Dans le cadre de cette stratégie, plusieurs acteurs institutionnels du domaine spatial organisent et participent annuellement à l’unique conférence nationale sur cette thématique. Le prochain rendez vous de la 4ème session sera tenu au prochain mois de novembre 2025. L'objectif est de réunir les décideurs, les acteurs économiques, les scientifiques, les experts et les détenteurs de compétences, nationaux et internationaux, et de traiter des dernières évolutions et pratiques dans les domaines de la Science et Technologie, des Applications et de la Régulation du domaine spatial, d’où son appellation SPACESTAR.

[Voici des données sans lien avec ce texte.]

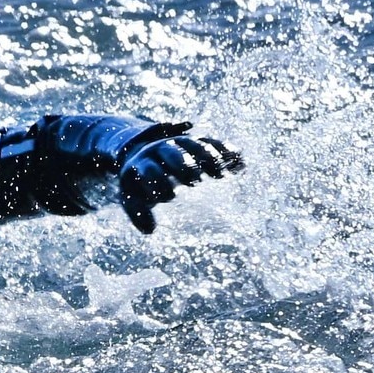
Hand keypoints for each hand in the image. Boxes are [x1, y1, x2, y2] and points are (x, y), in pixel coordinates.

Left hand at [118, 127, 243, 234]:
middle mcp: (160, 149)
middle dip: (182, 164)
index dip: (158, 182)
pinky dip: (226, 152)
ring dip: (207, 157)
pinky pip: (212, 143)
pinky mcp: (197, 142)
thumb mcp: (133, 196)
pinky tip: (240, 164)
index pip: (149, 170)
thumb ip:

L’appel à participation se fait sur son site web www.spacestar.tn

Malgré cette dynamique prometteuse, la gouvernance du domaine spatial en Tunisie fait face à plusieurs défis. La coordination entre les différents acteurs, le financement des projets ambitieux, le développement des infrastructures nécessaires et le maintien des compétences sont autant d'enjeux cruciaux pour garantir la pérennité et le succès de l'appropriation du secteur spatial en tunisien. C’est donc la mise en place des vrais moteurs de la gouvernance du spatial tunisien, qui manquent aujourd’hui. Une fois concrétisée, les portes de la coopération internationale institutionnalisée s’ouvriront. En effet, en exemple, l’Afrique et plusieurs pays en voie de développement se sont dotés d’agences spatiales afin de répondre aux programmes nationaux mais aussi aux offres et sollicitations internationales et de bénéficier des programmes d’accompagnement et de mise à niveau.

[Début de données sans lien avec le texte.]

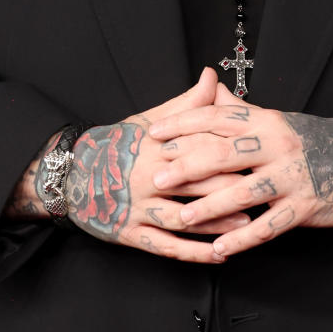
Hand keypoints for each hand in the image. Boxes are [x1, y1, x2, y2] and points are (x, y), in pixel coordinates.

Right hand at [57, 68, 253, 262]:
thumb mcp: (149, 121)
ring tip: (248, 225)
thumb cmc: (116, 146)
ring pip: (183, 218)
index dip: (228, 150)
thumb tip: (213, 76)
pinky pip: (166, 246)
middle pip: (194, 183)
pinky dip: (194, 253)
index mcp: (154, 147)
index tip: (258, 153)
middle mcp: (146, 177)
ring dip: (216, 223)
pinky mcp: (131, 233)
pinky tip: (219, 255)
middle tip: (262, 191)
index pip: (197, 147)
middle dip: (230, 188)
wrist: (70, 175)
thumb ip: (186, 104)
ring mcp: (138, 208)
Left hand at [147, 82, 332, 259]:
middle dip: (187, 166)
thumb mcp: (277, 119)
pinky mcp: (305, 206)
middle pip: (225, 153)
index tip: (153, 133)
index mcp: (267, 121)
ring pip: (244, 192)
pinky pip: (269, 226)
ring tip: (183, 219)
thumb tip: (209, 88)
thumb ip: (241, 110)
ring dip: (210, 207)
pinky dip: (243, 237)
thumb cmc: (314, 140)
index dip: (183, 124)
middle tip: (157, 178)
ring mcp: (292, 176)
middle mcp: (277, 145)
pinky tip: (220, 248)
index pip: (217, 118)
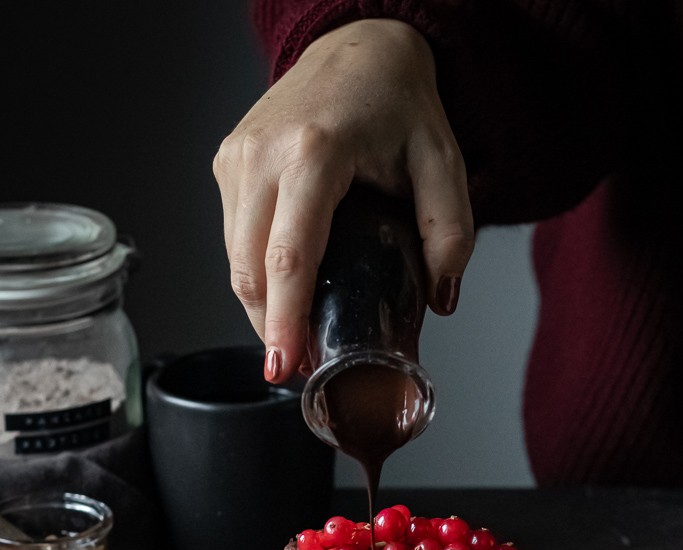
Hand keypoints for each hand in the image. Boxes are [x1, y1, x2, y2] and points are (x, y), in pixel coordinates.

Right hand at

De sources bien informées, sur proposition Conseil de sécurité nationale en janvier 2021, le ministère de l’économie numérique a déjà proposé un premier texte de proposition de loi spatiale. Suite à cela, sur proposition de la présidence du gouvernement, le texte a été examiné par la CNEEA pour l’enrichir et le mettre à niveau au vu des activités et avis des divers départements et experts membres de la commission et ce depuis mars 2024. Ce deuxième texte est probablement dans les coulisses des divers ministères pour examen afin que ce projet de loi soit validé dans le plus bref délai pour donner un réel appui et coup de relance au secteur spatial national.

Le prochain texte proposera la vision nationale vis à vis du spatial et proposera probablement une structure opérationnelle, sous forme d’agence, en charge du développement stratégiques, des programmes et des réglementations favorisant les retombées technologiques et économiques attendues et d’un conseil d’orientation stratégique qui lui sera assigné afin de maintenir la gouvernance inclusive d’un domaine transversal et d’intérêt général.

En somme, la Tunisie compte se lancer dans une démarche avec une vision pragmatique : celle d'exploiter les opportunités offertes les avancées technologiques et par le contexte de la coopération internationale indispensable dans ce domaine pour le bien-être de ses citoyens et le développement durable de la nation. La gouvernance en cours de structuration, si elle est affranchie des conflits liés aux domaines réservés, sera la clé de voûte de cette ambitieuse démarche. Plus vite elle se concrétisera plus vite elle impactera les piliers de la bonne gouvernance des états, à l’instar des services de prospection et de gestion des risques, de consolidation de la souveraineté, de la mise à niveau de la formation et de la recherche dans un monde en perpétuelle course à l’accès à l’économie du savoir et du progrès technologique.